Kiev’s main problem is not so much the local militias or any Russian meddling. Rather, it is the rapidly worsening socio-economic situation and the growing disenchantment of many Ukrainians with the results of the February revolution, which, if anything, have strengthened the oligarchical rule in the country. Potentially, this could lead to a new Maidan, and a new revolution.

Meanwhile, brief hopes of a U.S./EU-Russian agreement on Ukraine have evaporated. With hindsight, it appears that the Geneva understanding was itself based on a misunderstanding. Today, Washington’s and Moscow’s goals with respect to Ukraine look essentially incompatible. What is happening on the ground is very much a full-scale intelligence war between the two powers.
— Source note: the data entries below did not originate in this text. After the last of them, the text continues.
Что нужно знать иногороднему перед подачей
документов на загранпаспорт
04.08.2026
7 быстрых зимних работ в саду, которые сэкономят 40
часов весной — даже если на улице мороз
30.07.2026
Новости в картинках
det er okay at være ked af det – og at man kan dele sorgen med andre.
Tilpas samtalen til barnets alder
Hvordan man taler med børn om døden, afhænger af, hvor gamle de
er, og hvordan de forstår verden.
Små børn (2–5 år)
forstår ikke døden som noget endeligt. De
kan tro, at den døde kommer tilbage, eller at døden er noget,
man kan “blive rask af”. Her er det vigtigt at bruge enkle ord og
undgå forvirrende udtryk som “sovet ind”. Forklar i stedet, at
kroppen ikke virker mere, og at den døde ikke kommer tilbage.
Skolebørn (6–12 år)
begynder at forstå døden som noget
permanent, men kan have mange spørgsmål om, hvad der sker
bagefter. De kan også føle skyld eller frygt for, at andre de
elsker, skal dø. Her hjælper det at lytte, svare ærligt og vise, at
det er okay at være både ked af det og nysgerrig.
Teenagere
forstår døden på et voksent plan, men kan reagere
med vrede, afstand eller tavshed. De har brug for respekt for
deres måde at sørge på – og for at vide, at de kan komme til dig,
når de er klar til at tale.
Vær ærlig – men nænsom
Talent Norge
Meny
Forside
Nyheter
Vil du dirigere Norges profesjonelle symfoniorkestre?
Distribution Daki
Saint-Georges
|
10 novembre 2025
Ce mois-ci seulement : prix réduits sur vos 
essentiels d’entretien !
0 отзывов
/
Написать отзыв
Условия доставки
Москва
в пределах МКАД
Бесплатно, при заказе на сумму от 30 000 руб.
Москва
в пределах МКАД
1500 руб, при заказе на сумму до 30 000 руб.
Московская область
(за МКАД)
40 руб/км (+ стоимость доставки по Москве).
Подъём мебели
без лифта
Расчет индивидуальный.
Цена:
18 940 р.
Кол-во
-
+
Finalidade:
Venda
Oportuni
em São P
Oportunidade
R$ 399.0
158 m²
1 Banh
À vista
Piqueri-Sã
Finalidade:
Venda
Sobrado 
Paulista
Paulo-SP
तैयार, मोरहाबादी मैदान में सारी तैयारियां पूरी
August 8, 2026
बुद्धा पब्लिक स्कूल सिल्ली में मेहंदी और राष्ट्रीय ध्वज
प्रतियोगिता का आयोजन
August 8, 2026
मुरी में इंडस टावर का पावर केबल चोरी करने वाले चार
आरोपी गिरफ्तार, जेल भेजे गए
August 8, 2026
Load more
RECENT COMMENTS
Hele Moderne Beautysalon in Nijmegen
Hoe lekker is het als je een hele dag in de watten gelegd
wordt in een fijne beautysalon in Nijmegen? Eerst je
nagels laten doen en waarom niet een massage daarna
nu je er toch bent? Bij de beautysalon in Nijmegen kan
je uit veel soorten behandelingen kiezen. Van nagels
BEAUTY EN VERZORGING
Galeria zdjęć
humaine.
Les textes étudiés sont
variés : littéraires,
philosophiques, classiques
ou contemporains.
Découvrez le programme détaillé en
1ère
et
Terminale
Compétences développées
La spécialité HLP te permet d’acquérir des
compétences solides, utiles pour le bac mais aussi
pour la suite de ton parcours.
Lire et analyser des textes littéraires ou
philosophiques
Will this intelligence war become a prelude to a military conflict? The horrible deaths in Odessa might look like the equivalent of the 1992 mortar attack on the Sarajevo market, or of the expected 2011 massacre in Benghazi. President Vladimir Putin, however, is also aware of the immense dangers and enormous costs of an invasion/proxy war against the United States, and follow-on occupation/rehabilitation of Ukraine, which would sap Russia’s strength and suck dry its resources.

Ever since the Kiev revolutionary coup of February 21-22, Putin has been resolute and ruthless, but also calculating and careful. He might well avoid falling into the fast trap where his many enemies would wish to see him, and hold off long enough before the bulk of the work is done for him. One can only hope that Ukraine decides its future before it turns into a burnt-out case.